Oftentimes, in terms of negative depictions, there is a polar opposite type of anti glamorization that can be just as problematic, when it comes to showing drug abuse. These sorts of portrayals will show addicts as something whose lives are so horrible, that they are almost subhuman, at this point. The issue with this portrayal is that it dehumanizes the victims of addiction in a way that is highly alienating.
Many new shows depict the effects of drug use
There is a great middle ground that television shows can hit, if the makers have the skill and desire to achieve something a little more nuanced. To some degree, this can be accomplished just by making a good show. Scripts that do a great job of developing characters who use illicit substances already do a great deal to humanize the subjects of substance abuse.
However, going a step further involves showing how the effects of drug abuse ripple outwards, and how it truly affects people’s lives. The great news is that a lot of newer shows from the past several years have a greater ambition to do more with their platform and tell better stories, when it involves drug abuse. This includes shows like The Knick and Nurse Jackie, which shows characters that are functional and good at their jobs, yet have very real struggles with cocaine and opioids, respectively. Netflix’s highly popular series, Orange Is the New Black, also tackles the highly complex question of how the criminalization of drug use has had a negative impact on the addiction landscape. And the impressive show, Breaking Bad, was excellent at showing how the main character’s choice to make crystal meth rippled outwards throughout his community.

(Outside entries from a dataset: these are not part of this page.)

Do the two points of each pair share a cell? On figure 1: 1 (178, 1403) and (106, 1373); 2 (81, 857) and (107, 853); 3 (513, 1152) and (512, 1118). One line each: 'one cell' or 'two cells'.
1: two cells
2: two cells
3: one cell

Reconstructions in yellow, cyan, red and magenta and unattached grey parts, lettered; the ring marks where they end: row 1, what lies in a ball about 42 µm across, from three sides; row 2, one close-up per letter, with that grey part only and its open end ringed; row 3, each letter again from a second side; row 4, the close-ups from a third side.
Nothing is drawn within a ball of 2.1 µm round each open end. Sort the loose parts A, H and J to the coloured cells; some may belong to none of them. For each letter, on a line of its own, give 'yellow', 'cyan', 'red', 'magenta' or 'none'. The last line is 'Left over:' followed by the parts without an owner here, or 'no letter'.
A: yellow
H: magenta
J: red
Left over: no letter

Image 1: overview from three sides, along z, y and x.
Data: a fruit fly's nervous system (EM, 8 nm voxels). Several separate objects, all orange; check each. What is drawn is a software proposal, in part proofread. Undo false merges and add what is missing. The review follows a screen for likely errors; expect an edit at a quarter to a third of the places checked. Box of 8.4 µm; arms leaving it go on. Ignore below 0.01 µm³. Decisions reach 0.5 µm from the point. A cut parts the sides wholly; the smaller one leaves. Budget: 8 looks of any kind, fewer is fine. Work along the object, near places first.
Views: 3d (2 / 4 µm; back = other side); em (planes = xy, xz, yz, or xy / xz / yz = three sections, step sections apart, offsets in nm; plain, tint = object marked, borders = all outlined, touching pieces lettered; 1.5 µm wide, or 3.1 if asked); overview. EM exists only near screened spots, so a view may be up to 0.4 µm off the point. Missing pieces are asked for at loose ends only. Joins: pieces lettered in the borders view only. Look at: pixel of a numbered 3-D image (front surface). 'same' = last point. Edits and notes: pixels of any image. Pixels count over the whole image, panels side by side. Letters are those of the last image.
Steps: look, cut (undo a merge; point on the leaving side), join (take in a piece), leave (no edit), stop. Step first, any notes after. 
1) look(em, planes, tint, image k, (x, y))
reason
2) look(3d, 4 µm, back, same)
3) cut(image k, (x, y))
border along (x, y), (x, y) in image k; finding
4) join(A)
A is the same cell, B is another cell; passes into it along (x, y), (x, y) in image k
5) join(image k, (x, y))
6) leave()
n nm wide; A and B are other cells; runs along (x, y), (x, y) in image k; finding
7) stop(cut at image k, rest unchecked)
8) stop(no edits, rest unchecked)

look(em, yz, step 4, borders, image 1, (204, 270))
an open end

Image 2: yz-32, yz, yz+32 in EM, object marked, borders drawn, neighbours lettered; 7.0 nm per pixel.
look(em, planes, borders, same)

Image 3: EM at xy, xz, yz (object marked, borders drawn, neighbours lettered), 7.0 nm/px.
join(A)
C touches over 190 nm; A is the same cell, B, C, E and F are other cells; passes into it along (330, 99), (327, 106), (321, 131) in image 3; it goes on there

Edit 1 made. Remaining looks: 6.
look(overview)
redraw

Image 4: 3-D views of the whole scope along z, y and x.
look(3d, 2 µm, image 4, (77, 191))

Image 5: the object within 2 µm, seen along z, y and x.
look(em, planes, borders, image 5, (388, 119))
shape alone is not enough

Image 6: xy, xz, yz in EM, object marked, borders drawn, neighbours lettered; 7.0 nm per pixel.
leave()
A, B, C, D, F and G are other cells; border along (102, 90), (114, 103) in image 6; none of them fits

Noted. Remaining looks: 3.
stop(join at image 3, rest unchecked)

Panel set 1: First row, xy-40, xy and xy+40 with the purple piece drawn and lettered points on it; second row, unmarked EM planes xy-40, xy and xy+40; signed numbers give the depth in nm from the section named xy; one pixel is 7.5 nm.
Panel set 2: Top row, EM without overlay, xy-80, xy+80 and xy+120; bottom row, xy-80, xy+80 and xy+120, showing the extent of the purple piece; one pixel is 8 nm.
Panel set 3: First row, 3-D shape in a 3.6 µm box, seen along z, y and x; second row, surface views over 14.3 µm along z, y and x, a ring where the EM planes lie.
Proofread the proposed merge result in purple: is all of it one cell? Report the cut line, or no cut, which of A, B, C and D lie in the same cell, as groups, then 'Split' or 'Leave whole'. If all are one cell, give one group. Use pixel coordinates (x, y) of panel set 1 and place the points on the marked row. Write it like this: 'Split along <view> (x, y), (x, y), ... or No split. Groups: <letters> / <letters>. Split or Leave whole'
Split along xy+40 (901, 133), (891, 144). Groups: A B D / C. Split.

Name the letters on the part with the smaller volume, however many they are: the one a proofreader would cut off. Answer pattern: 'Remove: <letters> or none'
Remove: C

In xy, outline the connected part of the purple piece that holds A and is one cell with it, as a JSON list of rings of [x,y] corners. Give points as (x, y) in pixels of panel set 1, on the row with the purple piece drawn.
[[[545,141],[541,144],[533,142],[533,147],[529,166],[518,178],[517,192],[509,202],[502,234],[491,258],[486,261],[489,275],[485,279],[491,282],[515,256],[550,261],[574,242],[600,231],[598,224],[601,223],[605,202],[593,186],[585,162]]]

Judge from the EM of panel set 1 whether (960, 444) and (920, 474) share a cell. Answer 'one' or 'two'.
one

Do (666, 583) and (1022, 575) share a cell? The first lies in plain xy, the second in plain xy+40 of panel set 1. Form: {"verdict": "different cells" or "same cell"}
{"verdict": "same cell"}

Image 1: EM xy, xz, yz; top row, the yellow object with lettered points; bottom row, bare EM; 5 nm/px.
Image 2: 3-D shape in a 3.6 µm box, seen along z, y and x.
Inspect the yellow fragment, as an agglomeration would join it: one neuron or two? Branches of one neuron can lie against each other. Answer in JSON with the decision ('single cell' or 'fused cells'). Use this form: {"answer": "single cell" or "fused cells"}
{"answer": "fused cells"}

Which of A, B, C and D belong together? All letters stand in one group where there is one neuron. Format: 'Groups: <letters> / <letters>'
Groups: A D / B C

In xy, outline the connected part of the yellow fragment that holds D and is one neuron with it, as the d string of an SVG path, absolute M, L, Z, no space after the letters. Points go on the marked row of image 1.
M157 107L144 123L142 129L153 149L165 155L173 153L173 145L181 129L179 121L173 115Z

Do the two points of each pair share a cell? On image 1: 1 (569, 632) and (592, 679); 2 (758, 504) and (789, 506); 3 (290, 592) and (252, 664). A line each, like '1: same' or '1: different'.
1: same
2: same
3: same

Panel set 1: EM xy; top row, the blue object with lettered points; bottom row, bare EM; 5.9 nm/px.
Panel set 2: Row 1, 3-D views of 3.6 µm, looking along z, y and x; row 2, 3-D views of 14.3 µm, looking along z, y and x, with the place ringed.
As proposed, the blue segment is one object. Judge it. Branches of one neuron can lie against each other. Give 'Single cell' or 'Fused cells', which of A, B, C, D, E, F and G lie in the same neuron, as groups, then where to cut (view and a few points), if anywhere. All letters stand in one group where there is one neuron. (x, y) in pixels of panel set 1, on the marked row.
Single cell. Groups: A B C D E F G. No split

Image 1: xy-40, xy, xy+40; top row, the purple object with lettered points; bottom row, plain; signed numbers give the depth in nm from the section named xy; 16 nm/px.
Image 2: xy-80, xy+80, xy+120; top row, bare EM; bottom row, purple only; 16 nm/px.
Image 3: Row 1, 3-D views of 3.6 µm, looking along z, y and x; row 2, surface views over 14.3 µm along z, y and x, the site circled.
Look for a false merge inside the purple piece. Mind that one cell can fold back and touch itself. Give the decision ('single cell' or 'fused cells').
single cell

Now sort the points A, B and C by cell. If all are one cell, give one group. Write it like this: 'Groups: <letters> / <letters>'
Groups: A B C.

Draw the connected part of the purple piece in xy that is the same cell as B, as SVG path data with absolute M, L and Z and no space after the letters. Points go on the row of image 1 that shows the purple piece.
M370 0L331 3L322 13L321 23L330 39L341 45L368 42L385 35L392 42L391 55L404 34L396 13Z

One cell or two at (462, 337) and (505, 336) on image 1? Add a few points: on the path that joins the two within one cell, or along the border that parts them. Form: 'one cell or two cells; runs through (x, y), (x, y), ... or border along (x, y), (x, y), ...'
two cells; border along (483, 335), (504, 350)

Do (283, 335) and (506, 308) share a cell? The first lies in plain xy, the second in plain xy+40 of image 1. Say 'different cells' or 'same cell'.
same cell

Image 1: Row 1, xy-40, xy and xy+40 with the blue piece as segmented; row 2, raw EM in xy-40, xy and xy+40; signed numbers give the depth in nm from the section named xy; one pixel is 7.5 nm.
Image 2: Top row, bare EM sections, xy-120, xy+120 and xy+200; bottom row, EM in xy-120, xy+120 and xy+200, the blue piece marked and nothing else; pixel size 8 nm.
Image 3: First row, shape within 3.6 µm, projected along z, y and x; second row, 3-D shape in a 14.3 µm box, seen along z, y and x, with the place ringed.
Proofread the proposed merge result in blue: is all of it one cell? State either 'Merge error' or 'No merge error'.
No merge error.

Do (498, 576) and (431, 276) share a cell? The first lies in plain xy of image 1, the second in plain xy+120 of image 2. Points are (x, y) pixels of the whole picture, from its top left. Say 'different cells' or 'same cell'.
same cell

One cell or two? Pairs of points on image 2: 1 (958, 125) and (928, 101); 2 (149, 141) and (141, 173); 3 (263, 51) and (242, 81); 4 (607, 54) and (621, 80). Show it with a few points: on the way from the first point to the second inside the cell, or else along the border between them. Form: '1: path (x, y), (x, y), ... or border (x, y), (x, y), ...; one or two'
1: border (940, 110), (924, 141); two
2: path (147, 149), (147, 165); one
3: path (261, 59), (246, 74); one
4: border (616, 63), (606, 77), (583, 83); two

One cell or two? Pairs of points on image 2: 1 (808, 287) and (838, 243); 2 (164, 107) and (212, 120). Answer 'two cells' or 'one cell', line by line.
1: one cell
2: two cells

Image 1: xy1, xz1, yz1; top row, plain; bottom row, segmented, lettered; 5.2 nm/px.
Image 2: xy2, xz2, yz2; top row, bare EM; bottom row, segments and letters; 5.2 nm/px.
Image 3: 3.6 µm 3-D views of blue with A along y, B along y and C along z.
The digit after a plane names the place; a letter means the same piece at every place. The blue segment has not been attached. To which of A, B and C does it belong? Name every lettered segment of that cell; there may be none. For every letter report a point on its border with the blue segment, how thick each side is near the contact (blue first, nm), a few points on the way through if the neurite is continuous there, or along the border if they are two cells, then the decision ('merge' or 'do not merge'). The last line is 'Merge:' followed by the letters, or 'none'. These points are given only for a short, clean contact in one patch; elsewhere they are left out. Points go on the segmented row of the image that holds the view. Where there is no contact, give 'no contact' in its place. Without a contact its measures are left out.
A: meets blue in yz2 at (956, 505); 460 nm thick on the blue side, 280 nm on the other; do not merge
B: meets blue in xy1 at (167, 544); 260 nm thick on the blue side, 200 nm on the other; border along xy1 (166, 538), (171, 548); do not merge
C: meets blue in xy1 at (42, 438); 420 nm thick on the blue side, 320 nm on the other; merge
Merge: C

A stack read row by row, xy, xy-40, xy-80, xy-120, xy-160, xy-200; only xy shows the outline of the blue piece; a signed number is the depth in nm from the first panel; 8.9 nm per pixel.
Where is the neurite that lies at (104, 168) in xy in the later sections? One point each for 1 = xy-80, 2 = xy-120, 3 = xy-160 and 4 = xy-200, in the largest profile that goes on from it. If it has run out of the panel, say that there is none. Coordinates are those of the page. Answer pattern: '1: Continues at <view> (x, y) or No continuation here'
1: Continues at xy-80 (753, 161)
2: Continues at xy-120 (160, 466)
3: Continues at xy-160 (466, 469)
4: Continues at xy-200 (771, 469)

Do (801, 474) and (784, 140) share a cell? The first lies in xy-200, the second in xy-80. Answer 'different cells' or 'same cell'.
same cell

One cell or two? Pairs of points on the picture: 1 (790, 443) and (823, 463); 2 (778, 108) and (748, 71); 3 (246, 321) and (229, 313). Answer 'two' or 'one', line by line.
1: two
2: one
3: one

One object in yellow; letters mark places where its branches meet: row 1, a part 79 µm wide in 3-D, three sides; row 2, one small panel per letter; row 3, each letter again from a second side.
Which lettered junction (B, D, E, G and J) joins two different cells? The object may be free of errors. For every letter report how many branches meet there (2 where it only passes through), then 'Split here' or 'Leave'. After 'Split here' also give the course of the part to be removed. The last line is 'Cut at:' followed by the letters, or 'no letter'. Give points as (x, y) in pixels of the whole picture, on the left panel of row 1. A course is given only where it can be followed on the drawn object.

Portrayal of drug use doesn’t have to be a message
It’s important to note that a television show doesn’t have to have a message about substance abuse every time it comes up in a story. Sometimes a television show doesn’t have to moralize every little aspect, and if the story isn’t necessarily about substance abuse (whether in the main plot or in a subplot) then it seems silly to expect every show to demonstrate a highly positive depiction of drug abuse. However, as a society, it is certainly within the realm of reason to expect that our television shows don’t contain outwardly harmful depictions of addiction.